Taken from:
http://personalitycafe.com/isfp-articles/12067-characteristics-isfp.html
"Main Characteristics
ISFPs are found in about 6 percent of the general population. The best name for this type is free spirit, for they have an intense need for freedom. The simple rural life, life in the wilderness, the tribal/communal life - all these may call them. Their need for social interaction, however, is not as great as that of the type they most resemble, the ESFP. So an ISFP may forgo all social ties of any duration to preserve the freedom to wander. The lyric, "I was born under a wandering star...", might capture the spirit of the ISFP in this respect. The flower children of the 1960's may have been largely ISFPs, though the ESFPs also seem attracted to communing with others.
ISFPs also resemble INFPs in needing to achieve intensity of feeling. The focus, however, with the ISFPs seems to be more on the sensuous side than the meaningful side. The ISFP is orgastic, in the sense, demanding of life that it provide the excitement and pleasure of drinking deeply at the Dionysian well.
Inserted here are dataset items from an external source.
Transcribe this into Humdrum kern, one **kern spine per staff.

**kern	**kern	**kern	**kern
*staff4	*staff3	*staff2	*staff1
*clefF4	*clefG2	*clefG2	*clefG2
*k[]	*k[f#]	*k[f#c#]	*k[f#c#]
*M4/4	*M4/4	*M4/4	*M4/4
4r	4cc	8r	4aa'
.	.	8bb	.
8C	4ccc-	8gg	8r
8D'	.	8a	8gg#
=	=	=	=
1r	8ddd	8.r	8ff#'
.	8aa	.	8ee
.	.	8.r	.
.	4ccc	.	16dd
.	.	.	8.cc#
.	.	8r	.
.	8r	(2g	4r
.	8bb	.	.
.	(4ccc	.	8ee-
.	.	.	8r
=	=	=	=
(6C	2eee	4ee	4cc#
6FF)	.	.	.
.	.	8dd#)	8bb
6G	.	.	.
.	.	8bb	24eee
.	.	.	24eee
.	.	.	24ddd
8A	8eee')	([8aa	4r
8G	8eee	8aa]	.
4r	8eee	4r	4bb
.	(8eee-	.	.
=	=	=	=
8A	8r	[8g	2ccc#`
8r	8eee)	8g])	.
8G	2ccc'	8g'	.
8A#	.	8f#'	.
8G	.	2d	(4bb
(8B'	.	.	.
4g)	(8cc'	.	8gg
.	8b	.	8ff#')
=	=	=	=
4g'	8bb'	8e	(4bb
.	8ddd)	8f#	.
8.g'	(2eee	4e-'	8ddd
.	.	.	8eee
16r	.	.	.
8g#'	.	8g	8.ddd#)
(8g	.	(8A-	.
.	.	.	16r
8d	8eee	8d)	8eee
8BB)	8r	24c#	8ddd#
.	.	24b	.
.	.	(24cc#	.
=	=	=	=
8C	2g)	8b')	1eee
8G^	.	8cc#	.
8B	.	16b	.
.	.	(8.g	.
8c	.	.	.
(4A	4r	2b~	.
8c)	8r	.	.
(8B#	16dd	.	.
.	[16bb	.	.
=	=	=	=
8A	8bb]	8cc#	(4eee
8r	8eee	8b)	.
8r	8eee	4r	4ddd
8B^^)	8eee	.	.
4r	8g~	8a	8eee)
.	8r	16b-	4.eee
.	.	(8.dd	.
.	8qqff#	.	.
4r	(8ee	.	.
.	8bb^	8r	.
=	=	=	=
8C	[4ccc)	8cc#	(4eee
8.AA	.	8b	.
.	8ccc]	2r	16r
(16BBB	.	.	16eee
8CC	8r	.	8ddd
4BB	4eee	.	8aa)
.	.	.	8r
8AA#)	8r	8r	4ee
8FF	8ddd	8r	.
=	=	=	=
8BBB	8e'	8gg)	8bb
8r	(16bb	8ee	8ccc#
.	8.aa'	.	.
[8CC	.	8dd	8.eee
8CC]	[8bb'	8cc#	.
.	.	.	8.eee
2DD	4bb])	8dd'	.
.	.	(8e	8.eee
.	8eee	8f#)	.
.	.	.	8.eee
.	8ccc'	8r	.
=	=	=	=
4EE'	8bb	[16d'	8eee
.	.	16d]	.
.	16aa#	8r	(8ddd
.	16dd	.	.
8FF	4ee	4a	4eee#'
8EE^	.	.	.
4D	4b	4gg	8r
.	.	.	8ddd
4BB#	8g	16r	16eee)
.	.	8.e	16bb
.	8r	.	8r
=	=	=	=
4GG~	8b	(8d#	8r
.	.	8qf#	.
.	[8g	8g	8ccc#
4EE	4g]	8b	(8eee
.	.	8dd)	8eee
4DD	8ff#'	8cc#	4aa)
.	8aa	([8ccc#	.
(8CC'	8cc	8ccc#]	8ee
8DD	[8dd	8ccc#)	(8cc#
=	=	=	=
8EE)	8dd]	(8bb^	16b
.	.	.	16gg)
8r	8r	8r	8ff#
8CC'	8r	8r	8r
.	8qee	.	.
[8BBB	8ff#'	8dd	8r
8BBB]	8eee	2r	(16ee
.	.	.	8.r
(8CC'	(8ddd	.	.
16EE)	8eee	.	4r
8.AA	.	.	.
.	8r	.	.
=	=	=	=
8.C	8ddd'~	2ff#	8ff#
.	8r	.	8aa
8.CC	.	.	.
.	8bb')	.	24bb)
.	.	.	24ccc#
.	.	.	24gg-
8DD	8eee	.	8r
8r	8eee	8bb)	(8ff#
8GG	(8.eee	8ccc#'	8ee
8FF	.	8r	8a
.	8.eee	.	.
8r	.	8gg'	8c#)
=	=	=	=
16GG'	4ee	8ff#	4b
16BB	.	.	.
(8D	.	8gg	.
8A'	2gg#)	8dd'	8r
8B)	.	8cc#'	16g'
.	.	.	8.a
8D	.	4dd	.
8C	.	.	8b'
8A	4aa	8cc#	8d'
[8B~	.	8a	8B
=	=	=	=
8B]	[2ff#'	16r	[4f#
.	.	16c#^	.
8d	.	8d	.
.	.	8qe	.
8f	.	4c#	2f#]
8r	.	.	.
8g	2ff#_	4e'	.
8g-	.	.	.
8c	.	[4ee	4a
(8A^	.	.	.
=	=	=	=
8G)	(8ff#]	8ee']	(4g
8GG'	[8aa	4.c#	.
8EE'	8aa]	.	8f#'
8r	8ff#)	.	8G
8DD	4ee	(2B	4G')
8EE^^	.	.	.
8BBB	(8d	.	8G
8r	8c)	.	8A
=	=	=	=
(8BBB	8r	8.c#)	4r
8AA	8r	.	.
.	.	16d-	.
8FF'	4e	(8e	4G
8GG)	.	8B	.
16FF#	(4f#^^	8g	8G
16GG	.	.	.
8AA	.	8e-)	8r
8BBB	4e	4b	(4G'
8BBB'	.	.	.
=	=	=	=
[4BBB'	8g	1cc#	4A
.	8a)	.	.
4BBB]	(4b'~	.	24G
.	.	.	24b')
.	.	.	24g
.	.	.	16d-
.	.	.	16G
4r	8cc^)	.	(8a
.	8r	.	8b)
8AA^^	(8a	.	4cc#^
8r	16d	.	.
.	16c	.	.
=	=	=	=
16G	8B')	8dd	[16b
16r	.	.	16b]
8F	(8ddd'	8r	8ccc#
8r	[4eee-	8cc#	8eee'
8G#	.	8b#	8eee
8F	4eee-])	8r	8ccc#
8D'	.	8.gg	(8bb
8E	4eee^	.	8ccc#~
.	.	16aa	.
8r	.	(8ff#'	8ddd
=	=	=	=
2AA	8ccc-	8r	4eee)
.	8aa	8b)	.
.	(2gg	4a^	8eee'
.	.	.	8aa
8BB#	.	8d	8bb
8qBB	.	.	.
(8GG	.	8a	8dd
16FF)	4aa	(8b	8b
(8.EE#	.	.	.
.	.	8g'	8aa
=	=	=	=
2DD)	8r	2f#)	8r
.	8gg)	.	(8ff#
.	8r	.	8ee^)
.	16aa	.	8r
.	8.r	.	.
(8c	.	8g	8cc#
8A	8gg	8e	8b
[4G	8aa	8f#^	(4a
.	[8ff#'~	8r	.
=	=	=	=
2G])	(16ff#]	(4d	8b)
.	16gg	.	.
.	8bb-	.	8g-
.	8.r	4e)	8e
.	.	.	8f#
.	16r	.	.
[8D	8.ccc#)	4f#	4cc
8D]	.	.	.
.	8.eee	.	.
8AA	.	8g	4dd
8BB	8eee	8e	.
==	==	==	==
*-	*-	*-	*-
Not revelry (that is the forte of the ESFP) but experience is what attracts the ISFP to these kinds of activities. Music, like wine, is incorporated and internalized, and the introverted nature of the ISFP requires this internalization. There is a reason why the flower became the symbol for what the flower children wanted: Flowers are warm, alive, sweet, colorful, rhythmic, natural, absolute, needing no statement, no interpretation - a pure being in self.
ISFPs are not articulate. They communicate through action. They do not verbalize their meanings, but, for example, offer a lovely flower and a smile. Their actions speak of the pastoral and the bucolic."
Apparently ISFPs are the best at being hippies.
Nevermind that description, ISFPs should be good at Fi things.
ISFPs are good friends.
Negative intuition ...
I didn't even know that was possible.